◆ **Document section**
[Start of Attachment]

Business & Management

How to Choose The Best Ghost Kitchen Business Model

Ghost kitchens, also known as cloud kitchens, are revolutionizing the restaurant industry. Without the costs of operating a dine-in establishment, ghost kitchens provide access to a variety of cuisines straight to customers’ doors.

There are several ghost kitchen business models to choose from based on your goals and existing infrastructure. Models range from renting shared space to operating a standalone facility optimized for delivery.

Whether you’re an aspiring restaurateur or an established brand looking to expand, this guide provides information to help determine the best approach for how to open a ghost kitchen.

With the right model, your ghost kitchen can successfully compete in the rapidly growing food delivery marketplace.

Illustration symbolizing a business model canvas

What are The Different Types of Ghost Kitchen Business Models?

When starting a ghost or cloud kitchen, one of the most important decisions is choosing the right business model for your goals and capabilities.

There are four main types of ghost kitchen models to consider: independent, shared kitchen, restaurant-operated, and virtual restaurant brands.

Each model has its own unique pros, cons, startup costs, and operational considerations. In the following sections, we’ll take a detailed look at how each ghost kitchen business model works so you can determine the best fit for your delivery-only dining concept.

Comparing the critical distinctions between these models will help you select an approach that aligns with your existing infrastructure, target market, and growth strategy.

1. The Independent Ghost Kitchen Model

Perhaps the purest form of a ghost kitchen is an independent delivery-only facility designed from the ground up to offer a virtual dining experience. With this model, the ghost kitchen operates as a standalone business renting its own commercial kitchen space.

Standalone Delivery-Only Facility

An independent ghost kitchen functions much like a traditional restaurant, except it is optimized specifically for digital orders and off-premise consumption. The business rents its own kitchen in an industrial/commercial location to prepare food exclusively for delivery.

Without any dine-in capabilities or storefront, the independent ghost kitchen focuses solely on maximizing its operations for food preparation, takeout packaging, and delivery logistics. They rely heavily on aggregator apps like UberEats and DoorDash for order volume.

The facility is tailored for cooking delivery-friendly menu items, assembling orders rapidly, and seamlessly handing them off to drivers. With no front-of-house or in-person interaction, they require fewer staff than traditional restaurants. Their kitchen layouts favor function over form as well.

Independent ghost kitchens must still meet the same licensing, permits, safety, and sanitation requirements as standard restaurants. However, they benefit greatly from not needing to invest in furnishings, décor, seating, etc.

Requires More Capital Investment But Full Control

The standalone model requires more upfront capital than other ghost kitchen concepts since the business must fund its own commercial kitchen space.

[End of Attachment]

◆ **Data for review**

[Start of Attachment]

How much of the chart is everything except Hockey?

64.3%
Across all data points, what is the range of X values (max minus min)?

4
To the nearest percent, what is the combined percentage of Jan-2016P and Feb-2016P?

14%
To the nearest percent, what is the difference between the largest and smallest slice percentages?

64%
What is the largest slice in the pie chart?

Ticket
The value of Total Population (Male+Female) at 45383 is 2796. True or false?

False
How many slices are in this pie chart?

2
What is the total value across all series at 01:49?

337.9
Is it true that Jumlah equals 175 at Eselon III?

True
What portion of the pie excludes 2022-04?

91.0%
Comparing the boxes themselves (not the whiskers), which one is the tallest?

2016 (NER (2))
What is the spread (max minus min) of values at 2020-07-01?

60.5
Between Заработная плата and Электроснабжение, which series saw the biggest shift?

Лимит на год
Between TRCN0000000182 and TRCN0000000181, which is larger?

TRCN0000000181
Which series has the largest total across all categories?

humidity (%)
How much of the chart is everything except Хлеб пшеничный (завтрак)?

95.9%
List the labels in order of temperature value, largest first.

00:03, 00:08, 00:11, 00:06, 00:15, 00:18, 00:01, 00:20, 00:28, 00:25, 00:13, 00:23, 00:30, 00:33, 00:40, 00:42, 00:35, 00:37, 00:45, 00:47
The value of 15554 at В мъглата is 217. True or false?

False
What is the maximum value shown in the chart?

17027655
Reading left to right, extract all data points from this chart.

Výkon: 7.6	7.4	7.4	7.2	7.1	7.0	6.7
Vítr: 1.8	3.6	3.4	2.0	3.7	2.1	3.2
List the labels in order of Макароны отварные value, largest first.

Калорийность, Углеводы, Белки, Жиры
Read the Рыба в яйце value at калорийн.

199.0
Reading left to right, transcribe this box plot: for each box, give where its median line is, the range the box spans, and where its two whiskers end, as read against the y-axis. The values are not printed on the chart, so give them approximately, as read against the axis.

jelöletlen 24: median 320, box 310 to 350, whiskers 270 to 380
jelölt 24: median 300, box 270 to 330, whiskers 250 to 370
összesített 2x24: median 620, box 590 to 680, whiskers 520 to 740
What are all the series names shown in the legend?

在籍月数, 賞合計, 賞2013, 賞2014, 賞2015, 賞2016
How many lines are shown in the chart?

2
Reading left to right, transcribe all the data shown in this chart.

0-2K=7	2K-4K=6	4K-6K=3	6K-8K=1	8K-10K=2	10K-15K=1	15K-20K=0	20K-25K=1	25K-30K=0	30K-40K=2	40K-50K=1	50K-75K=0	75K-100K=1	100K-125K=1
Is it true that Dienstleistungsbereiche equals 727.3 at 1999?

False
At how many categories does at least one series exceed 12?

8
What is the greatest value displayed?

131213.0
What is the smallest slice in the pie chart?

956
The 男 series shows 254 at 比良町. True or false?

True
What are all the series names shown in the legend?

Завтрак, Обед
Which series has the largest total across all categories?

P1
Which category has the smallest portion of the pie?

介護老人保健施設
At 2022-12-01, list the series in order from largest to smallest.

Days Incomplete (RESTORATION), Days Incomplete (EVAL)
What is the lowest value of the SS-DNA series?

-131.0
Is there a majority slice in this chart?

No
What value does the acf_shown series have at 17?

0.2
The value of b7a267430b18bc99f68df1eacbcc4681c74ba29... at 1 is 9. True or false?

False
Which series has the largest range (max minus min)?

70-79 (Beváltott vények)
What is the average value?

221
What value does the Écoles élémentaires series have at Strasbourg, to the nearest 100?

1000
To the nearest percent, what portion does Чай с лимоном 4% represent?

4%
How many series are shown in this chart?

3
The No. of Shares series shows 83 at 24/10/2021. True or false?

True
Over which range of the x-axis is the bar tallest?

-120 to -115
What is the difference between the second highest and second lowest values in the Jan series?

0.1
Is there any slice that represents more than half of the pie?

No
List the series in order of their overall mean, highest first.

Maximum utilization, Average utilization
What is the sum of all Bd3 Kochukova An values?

[End of Attachment]

◆ **Parts of the exercise**
**1)** Set down, word for word, the part of the ghost kitchen article that opens with the words containing "Ghost kitchens, also" and closes with "a ghost kitchen.".
**2)** According to the ghost kitchen article, which aggregator apps do independent ghost kitchens rely on heavily for order volume?
**3)** Extend the article on ghost kitchen business models, picking up after its last sentence.

◆ **Answers provided**
**1)**
Ghost kitchens, also known as cloud kitchens, are revolutionizing the restaurant industry. Without the costs of operating a dine-in establishment, ghost kitchens provide access to a variety of cuisines straight to customers’ doors.

There are several ghost kitchen business models to choose from based on your goals and existing infrastructure. Models range from renting shared space to operating a standalone facility optimized for delivery.

Whether you’re an aspiring restaurateur or an established brand looking to expand, this guide provides information to help determine the best approach for how to open a ghost kitchen.

**2)** UberEats and DoorDash.

**3)**
Renting an appropriate facility, purchasing cooking equipment, and handling permitting/licensing costs more than sharing or renting an existing kitchen.

However, owning their own dedicated ghost kitchen gives entrepreneurs complete control over location selection, kitchen layout/workflow, technology stack, POS system, branding, menus, and operations without any outside limitations.

This freedom enables fully customizing every aspect of digital ordering and delivery, making independents ideal for virtual native brands.

The independent model is well suited for ambitious owners looking to build the next major ghost kitchen brand from the ground up. Though initial costs are higher, the potential payoff of developing a successful delivery-focused concept may justify the risk and investment.

Pros and Cons

The standalone independent ghost kitchen model has some notable advantages but also important challenges to consider:


  • Lower costs than traditional restaurants – Without dining rooms or storefronts, independent ghost kitchens benefit from much lower capital and operating expenses.
  • Fully optimized for online food delivery – The kitchen can be designed from day one exclusively for digital orders and delivery logistics without any compromises.
  • Complete control over operations – Full authority over location selection, branding, staffing, technology, menus, and partnerships.


  • Must build brand awareness from scratch – As a new virtual concept, significant marketing is required to drive awareness and trial of the delivery-only brand.
  • Delivery app commissions can eat into slim margins – Fees from food delivery services like UberEats, DoorDash, and others range from 15-30% per order which can be challenging with the already tight margins of ghost kitchens.
  • No existing revenue streams if concept fails – For single concept independents, failure of the virtual restaurant risks the entire business as there are no other in-person revenue streams to fall back on.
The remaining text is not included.